ЗАДАНИЕ 1:
Какой тип критика, по тексту для чтения, утвердился в Советской России?

Тебе поэзия любезна,
Приятна, сладостна, полезна,
Как летом вкусный лимонад.
 
   Лимонада, именно лимонада, хочет от меня (и вообще от поэзии) данный критик. В подтверждение своих слов приведу еще один оборот, уже о другом писателе: «…если бы такой-то делал то-то и то-то, „он бы и сам не оказался усталым, и своего читателя бы не утомил, а напротив порадовал бы его кое-где красивыми переплесками слова“» (курсив М. Цветаевой).
 
   Радовать читателя красивыми переплесками слова не есть цель творчества. Моя цель, когда я сажусь за вещь, не есть радовать никого, ни себя, ни другого, а дать вещь возможно совершеннее. Радость — потом, по свершению. Полководец, открывая бой, не думает ни о лаврах, ни о розах, ни о толпах, — только о бое, и меньше о победе, чем о той или иной позиции, которую нужно взять. Радость потом — и большая. Но и большая усталость. Эту усталость свою, по завершении вещи, я чту. Значит было что перебороть и вещь далась не даром. Значит — стоило давать бой. Ту же усталость чту и в читателе. Устал от моей вещи — значит хорошо читал и — хорошее читал. Усталость читателя — усталость не опустошительная, а творческая. Сотворческая. Делает честь и читателю и мне.
 
   К эмигрантскому критику-любителю (этот — не любитель) мы еще вернемся на разительном образце. Обратимся теперь к другому типу критика, утвердившемуся в Сов<етской> России и, естественно, обратному эмигрантскому — критику-справочнику. Такого критика я бы назвала певцом дурного избранничества.
 
   Когда в ответ на мое данное, где форма, путем черновиков, преодолена, устранена, я слышу: десять а, восемнадцать о, ассонансы (профессиональных терминов не знаю), я думаю о том, что все мои черновые — даром, то есть опять всплыли, то есть созданное опять разрушено. Вскрытие, но вскрытие не трупа, а живого. Убийство.

ЗАДАНИЕ 2:
Отыщите в записях все строки со словом «appoggiatura» и перепишите их.

ВЫДЕРЖКИ ИЗ ЗАПИСЕЙ:
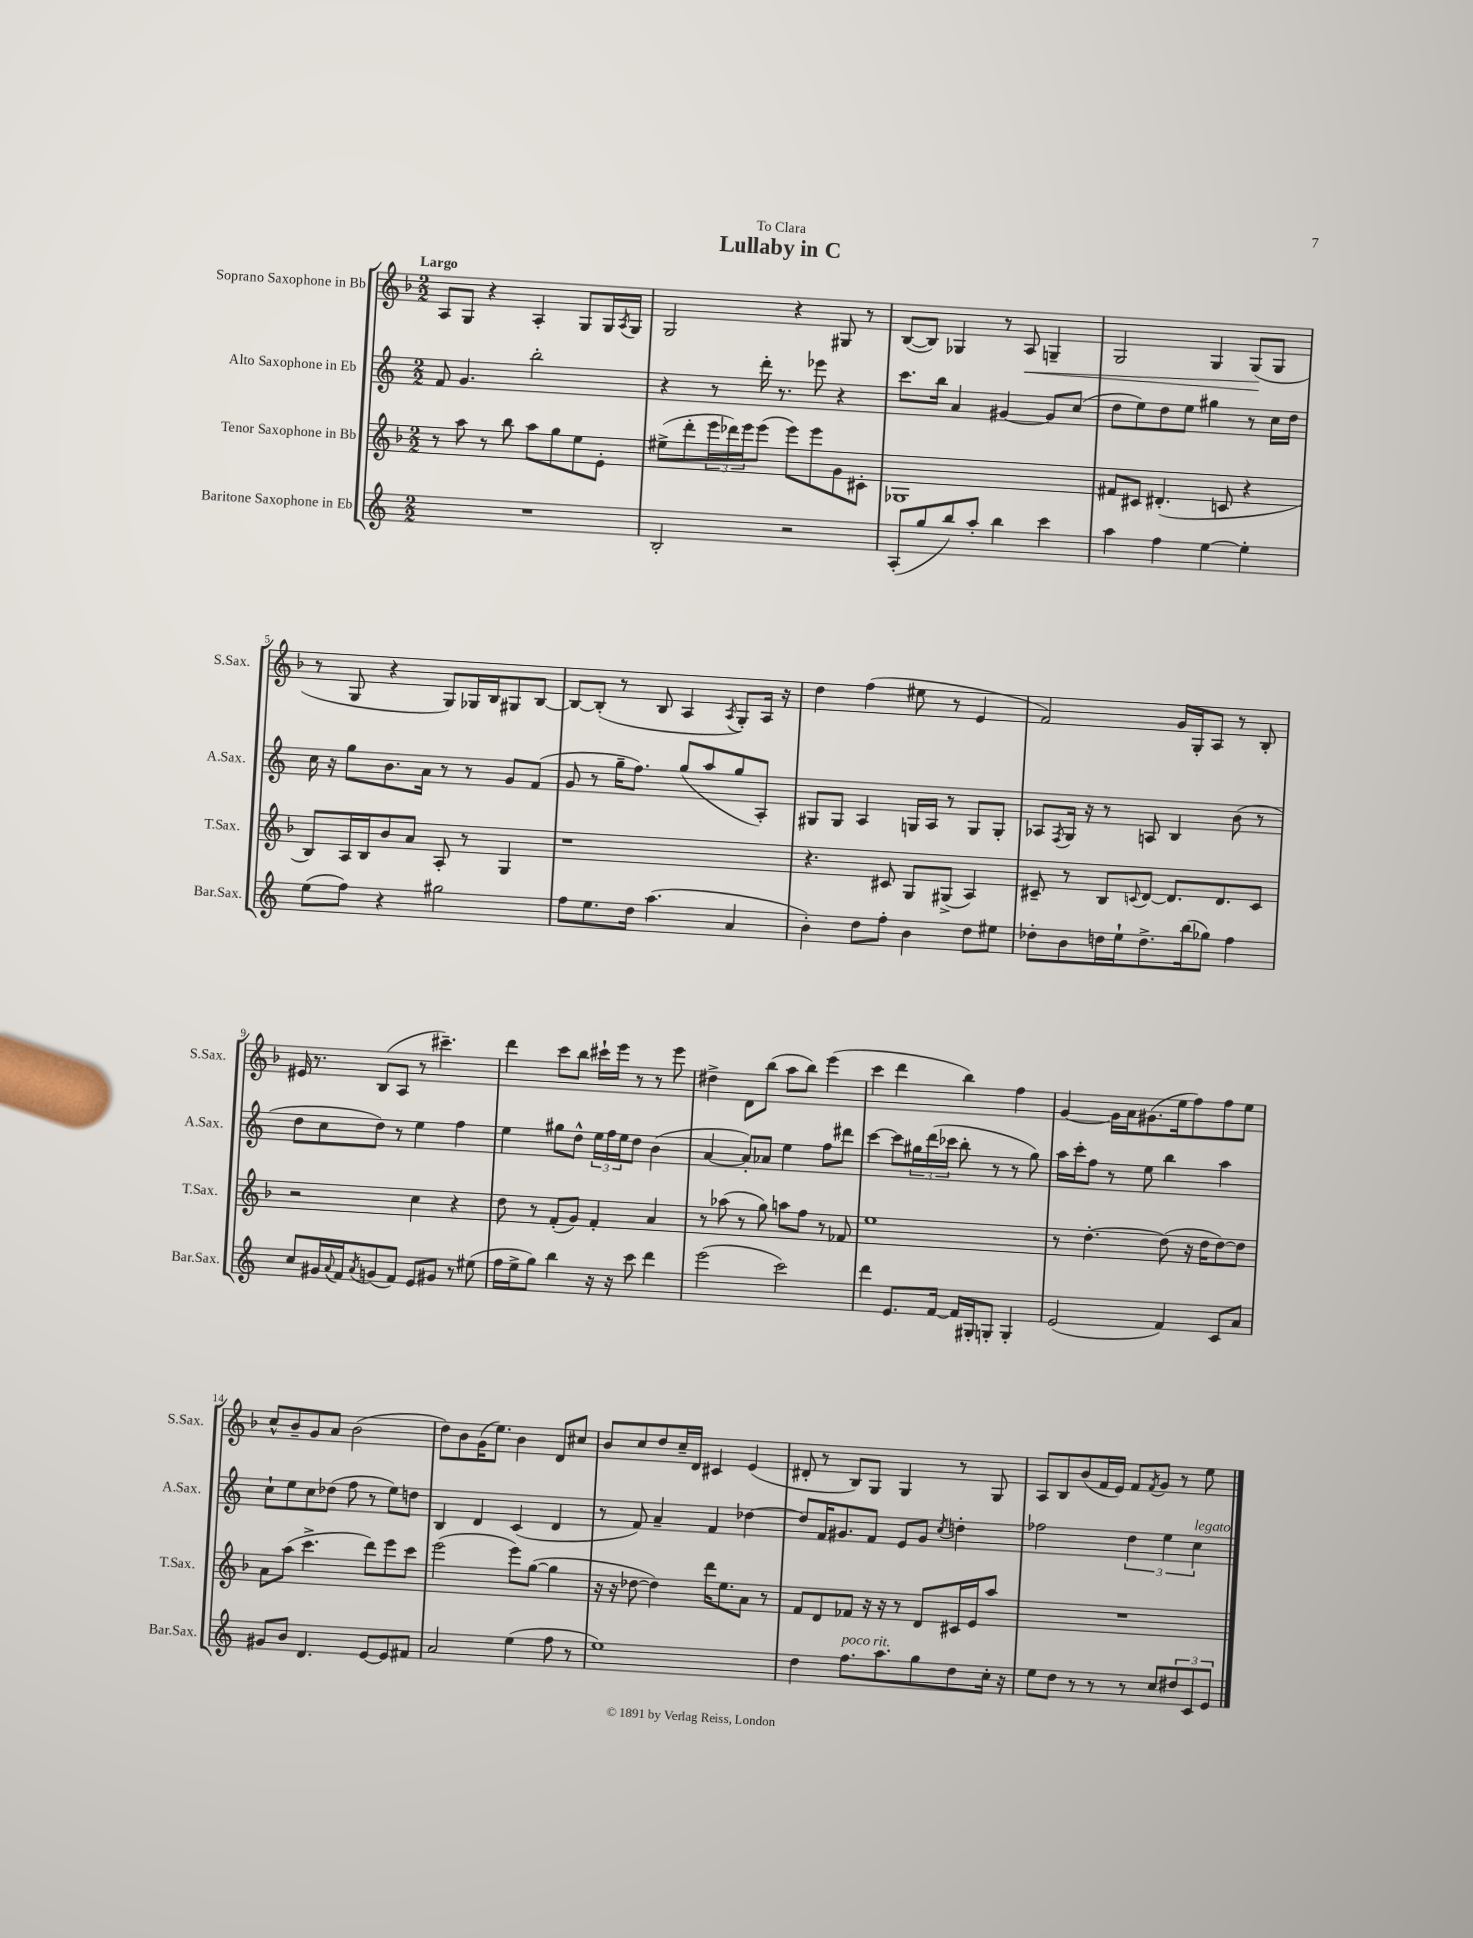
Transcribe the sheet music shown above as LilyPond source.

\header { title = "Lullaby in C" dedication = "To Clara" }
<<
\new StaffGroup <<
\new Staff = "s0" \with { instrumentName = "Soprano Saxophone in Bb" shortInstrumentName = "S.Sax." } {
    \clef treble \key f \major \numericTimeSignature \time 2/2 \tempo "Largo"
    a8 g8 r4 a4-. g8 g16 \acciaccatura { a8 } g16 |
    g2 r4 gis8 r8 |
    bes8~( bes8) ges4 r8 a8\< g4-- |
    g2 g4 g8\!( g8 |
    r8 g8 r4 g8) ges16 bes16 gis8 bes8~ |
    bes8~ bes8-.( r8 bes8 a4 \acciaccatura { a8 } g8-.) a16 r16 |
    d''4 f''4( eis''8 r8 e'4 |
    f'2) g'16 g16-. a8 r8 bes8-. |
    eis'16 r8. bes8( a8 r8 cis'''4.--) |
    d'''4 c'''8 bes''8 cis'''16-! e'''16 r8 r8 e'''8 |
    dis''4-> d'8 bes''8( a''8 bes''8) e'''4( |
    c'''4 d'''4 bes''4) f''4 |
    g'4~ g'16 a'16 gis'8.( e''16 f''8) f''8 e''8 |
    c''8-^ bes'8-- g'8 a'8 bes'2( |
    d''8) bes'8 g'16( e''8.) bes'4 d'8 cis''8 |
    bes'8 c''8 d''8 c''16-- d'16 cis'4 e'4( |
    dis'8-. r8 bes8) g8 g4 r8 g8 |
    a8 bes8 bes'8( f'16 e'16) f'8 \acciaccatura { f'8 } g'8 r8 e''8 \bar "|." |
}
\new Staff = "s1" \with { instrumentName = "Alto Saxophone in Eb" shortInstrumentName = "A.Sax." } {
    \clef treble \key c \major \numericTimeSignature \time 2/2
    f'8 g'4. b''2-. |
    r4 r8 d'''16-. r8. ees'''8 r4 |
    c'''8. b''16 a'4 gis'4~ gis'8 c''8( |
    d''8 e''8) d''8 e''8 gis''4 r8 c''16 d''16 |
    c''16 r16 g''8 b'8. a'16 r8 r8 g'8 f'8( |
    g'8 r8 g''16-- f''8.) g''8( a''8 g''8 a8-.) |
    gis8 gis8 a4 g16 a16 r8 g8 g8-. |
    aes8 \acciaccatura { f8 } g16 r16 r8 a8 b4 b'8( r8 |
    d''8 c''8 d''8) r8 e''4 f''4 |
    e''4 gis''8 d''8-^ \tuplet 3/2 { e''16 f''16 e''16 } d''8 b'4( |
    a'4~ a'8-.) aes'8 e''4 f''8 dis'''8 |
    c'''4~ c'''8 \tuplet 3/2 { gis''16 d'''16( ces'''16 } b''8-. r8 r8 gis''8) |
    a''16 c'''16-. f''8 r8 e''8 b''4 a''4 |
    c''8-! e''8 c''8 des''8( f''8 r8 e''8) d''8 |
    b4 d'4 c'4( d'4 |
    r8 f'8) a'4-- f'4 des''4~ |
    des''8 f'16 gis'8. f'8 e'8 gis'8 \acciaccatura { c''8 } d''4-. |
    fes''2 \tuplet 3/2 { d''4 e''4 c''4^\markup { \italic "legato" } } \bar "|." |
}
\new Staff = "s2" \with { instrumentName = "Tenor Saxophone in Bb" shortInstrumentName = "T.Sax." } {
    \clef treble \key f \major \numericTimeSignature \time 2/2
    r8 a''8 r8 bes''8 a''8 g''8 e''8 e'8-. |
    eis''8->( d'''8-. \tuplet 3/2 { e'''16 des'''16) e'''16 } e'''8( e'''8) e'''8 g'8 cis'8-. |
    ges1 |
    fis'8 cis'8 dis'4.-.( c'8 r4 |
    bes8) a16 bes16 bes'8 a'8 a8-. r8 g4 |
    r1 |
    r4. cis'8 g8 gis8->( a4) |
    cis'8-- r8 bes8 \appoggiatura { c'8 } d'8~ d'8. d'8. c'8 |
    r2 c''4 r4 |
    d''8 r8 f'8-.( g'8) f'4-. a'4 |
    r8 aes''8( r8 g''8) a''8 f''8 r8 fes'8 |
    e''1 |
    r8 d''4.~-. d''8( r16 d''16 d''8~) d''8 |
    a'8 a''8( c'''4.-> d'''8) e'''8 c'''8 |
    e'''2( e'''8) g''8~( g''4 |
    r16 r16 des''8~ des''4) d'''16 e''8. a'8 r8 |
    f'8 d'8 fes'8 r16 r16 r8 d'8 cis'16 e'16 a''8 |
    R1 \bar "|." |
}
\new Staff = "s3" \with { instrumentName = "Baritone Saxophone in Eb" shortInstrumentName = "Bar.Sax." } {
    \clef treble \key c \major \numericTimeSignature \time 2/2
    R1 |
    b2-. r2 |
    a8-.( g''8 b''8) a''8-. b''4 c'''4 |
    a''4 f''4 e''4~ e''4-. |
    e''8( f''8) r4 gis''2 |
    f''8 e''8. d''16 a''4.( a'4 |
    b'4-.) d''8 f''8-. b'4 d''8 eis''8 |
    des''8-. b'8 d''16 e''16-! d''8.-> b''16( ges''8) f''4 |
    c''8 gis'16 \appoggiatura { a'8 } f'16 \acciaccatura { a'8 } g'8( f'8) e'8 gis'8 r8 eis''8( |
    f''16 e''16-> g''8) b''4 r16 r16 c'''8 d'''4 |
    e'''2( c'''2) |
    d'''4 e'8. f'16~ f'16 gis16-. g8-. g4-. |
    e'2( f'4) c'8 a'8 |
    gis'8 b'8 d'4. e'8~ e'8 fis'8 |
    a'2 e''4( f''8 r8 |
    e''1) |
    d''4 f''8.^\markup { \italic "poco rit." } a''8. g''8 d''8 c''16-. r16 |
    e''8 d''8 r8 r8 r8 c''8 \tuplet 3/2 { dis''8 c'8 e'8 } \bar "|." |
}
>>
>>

ПРАВИЛЬНЫЙ ОТВЕТ 1:
Критик-справочник.

ПРАВИЛЬНЫЙ ОТВЕТ 2:
    cis'8-- r8 bes8 \appoggiatura { c'8 } d'8~ d'8. d'8. c'8 |
    c''8 gis'16 \appoggiatura { a'8 } f'16 \acciaccatura { a'8 } g'8( f'8) e'8 gis'8 r8 eis''8( |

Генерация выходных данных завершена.